Frankreichs Staatspräsident Francois Hollande hatte im Wahlkampf "die Ehe und das Adoptionsrecht für alle" versprochen. Nun erregt der Gesetzentwurf die französischen Gemüter. Bereits im November hatten Hunderttausend gegen die Homo-Ehe protestiert. Am Sonntag sollen es deutlich mehr werden.

Von Ursula Welter | 11.01.2013
    Seit Monaten schon geht es munter zu auf Frankreichs Straßen. Mal rufen die Befürworter, mal die Gegner zum Protest auf. "Die Ehe und das Adoptionsrecht für alle" hatte Frankreichs neuer Staatspräsident im Wahlkampf versprochen, im November hat das Kabinett die Sache auf den Weg gebracht, Ende Januar berät das Parlament den Gesetzentwurf, der gerade geschrieben wird.

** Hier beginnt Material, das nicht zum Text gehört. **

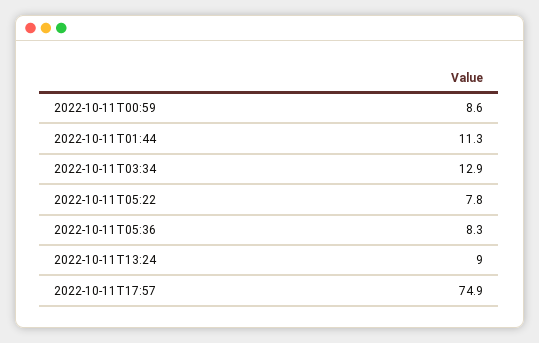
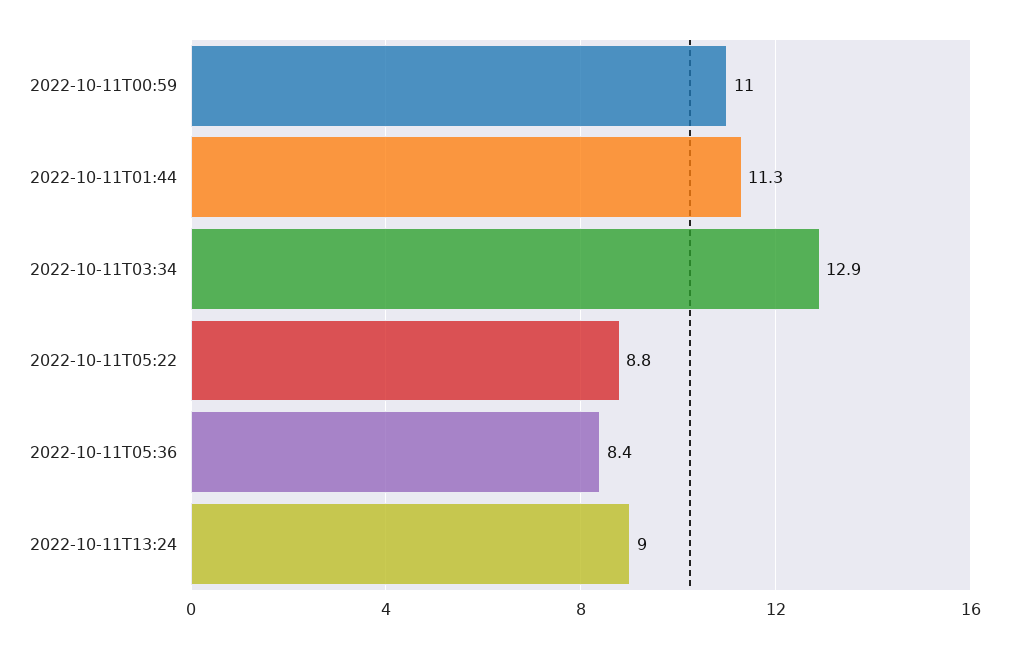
  {
-   "2022-10-11T00:59": 8.6,
+   "2022-10-11T00:59": 11,
    "2022-10-11T01:44": 11.3,
    "2022-10-11T03:34": 12.9,
-   "2022-10-11T05:22": 7.8,
+   "2022-10-11T05:22": 8.8,
-   "2022-10-11T05:36": 8.3,
+   "2022-10-11T05:36": 8.4,
-   "2022-10-11T13:24": 9,
+   "2022-10-11T13:24": 9
-   "2022-10-11T17:57": 74.9
  }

    An diesem Sonntag gehen die Gegner auf die Straße, Mitte November hatten sie hunderttausend im Protestzug in Paris zusammengebracht, diesmal sollen es noch einmal deutlich mehr werden. Freiwillige in ganz Frankreich haben 900 Busse gechartert, fünf Schnellzüge in die Hauptstadt sind gebucht, allein zehntausend Personen wollen sich, sagen die Veranstalter, für die Sicherheit zur Verfügung stellen.

    "Wenn ich in Frankreich wäre, nicht in China, würde ich am Sonntag auch hingehen", sagt Jean-Pierre Raffarin, ein politisches Schwergewicht der Konservativen. Francois Hollande gehe ein hohes Risiko mit diesem Vorhaben ein, das die französische Gesellschaft spalte.

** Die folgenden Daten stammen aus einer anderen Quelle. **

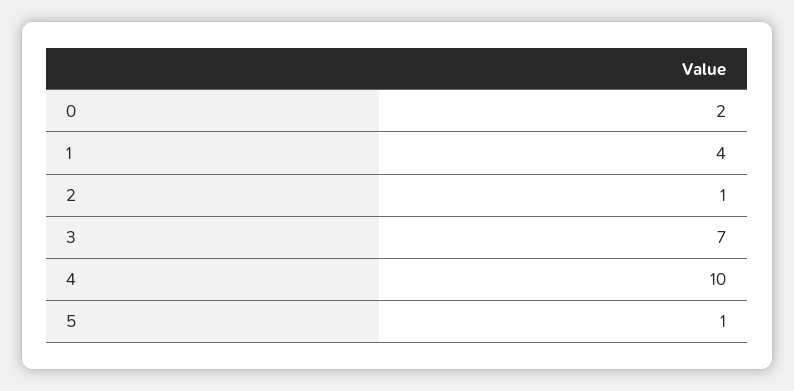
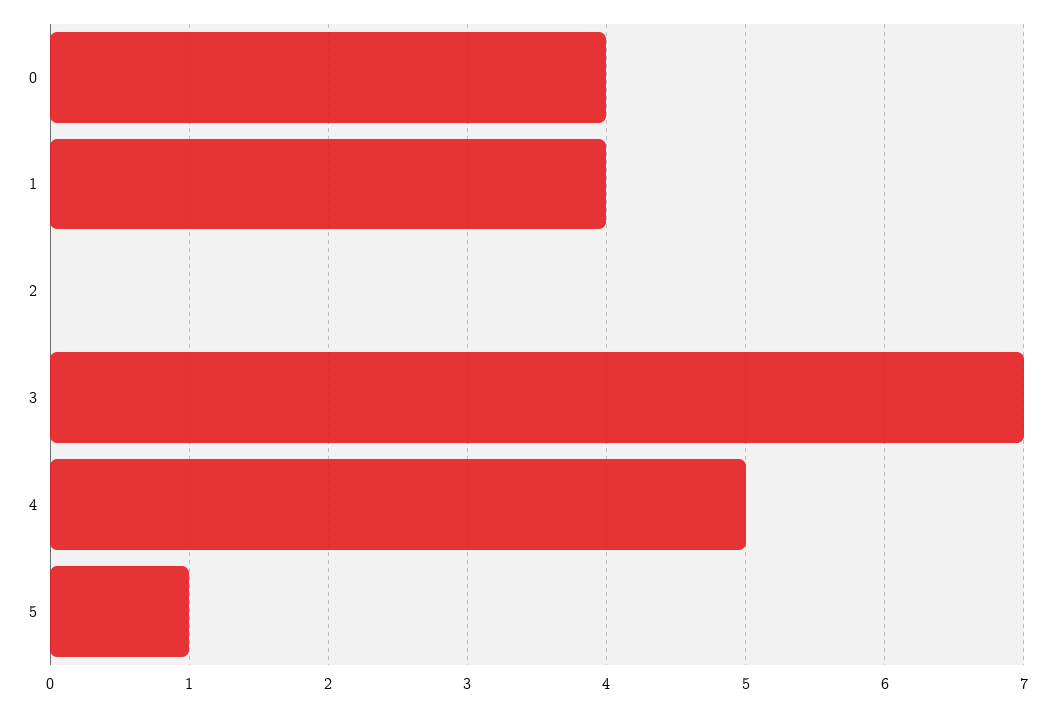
  {
-   "0": 2,
+   "0": 4,
    "1": 4,
-   "2": 1,
+   "2": 0,
    "3": 7,
-   "4": 10,
+   "4": 5,
    "5": 1
  }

    Tatsächlich zeigen sich mehr als 60 Prozent der Franzosen mit einer "Ehe für gleichgeschlechtliche Paare" einverstanden, aber nur gut 40 Prozent befürworten auch das geplante Adoptionsrecht für Schwule und Lesben.

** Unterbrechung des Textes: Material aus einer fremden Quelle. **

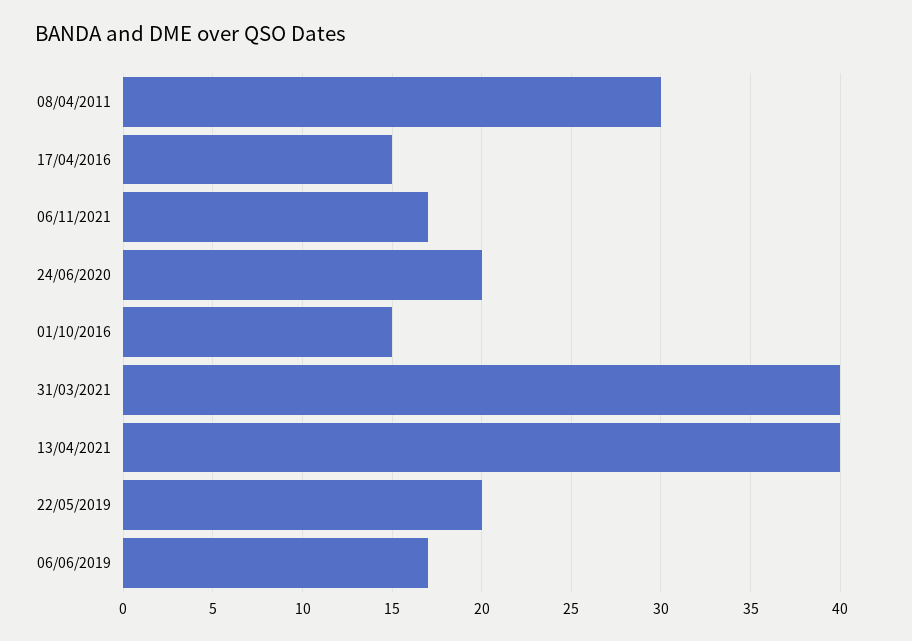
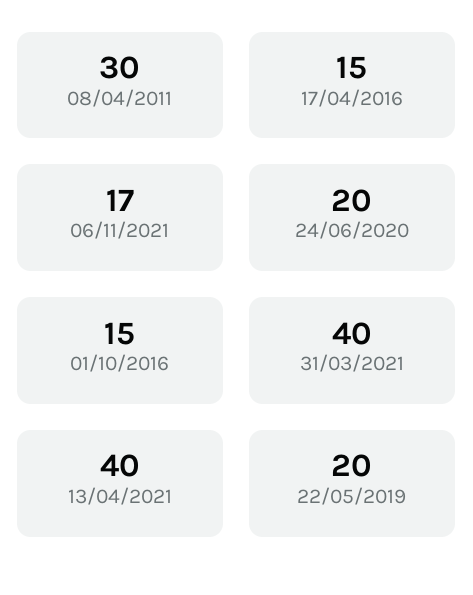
  {
    "08/04/2011": 30,
    "17/04/2016": 15,
    "06/11/2021": 17,
    "24/06/2020": 20,
    "01/10/2016": 15,
    "31/03/2021": 40,
    "13/04/2021": 40,
-   "22/05/2019": 20,
+   "22/05/2019": 20
-   "06/06/2019": 17
  }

    Bislang gibt es eine Art Partnerschaftsgesetz in Frankreich, namens "PACS", das aber nicht in jeder Hinsicht dem Eherecht gleichkommt. Hier und in puncto Adoption will die neue Regierung für Gleichstellung sorgen. Aufseiten des linken Flügels der Sozialisten wird zudem gefordert, gleichgeschlechtliche Paare müssten, unter bestimmten Voraussetzungen, Zugang zur künstlichen Befruchtung bekommen.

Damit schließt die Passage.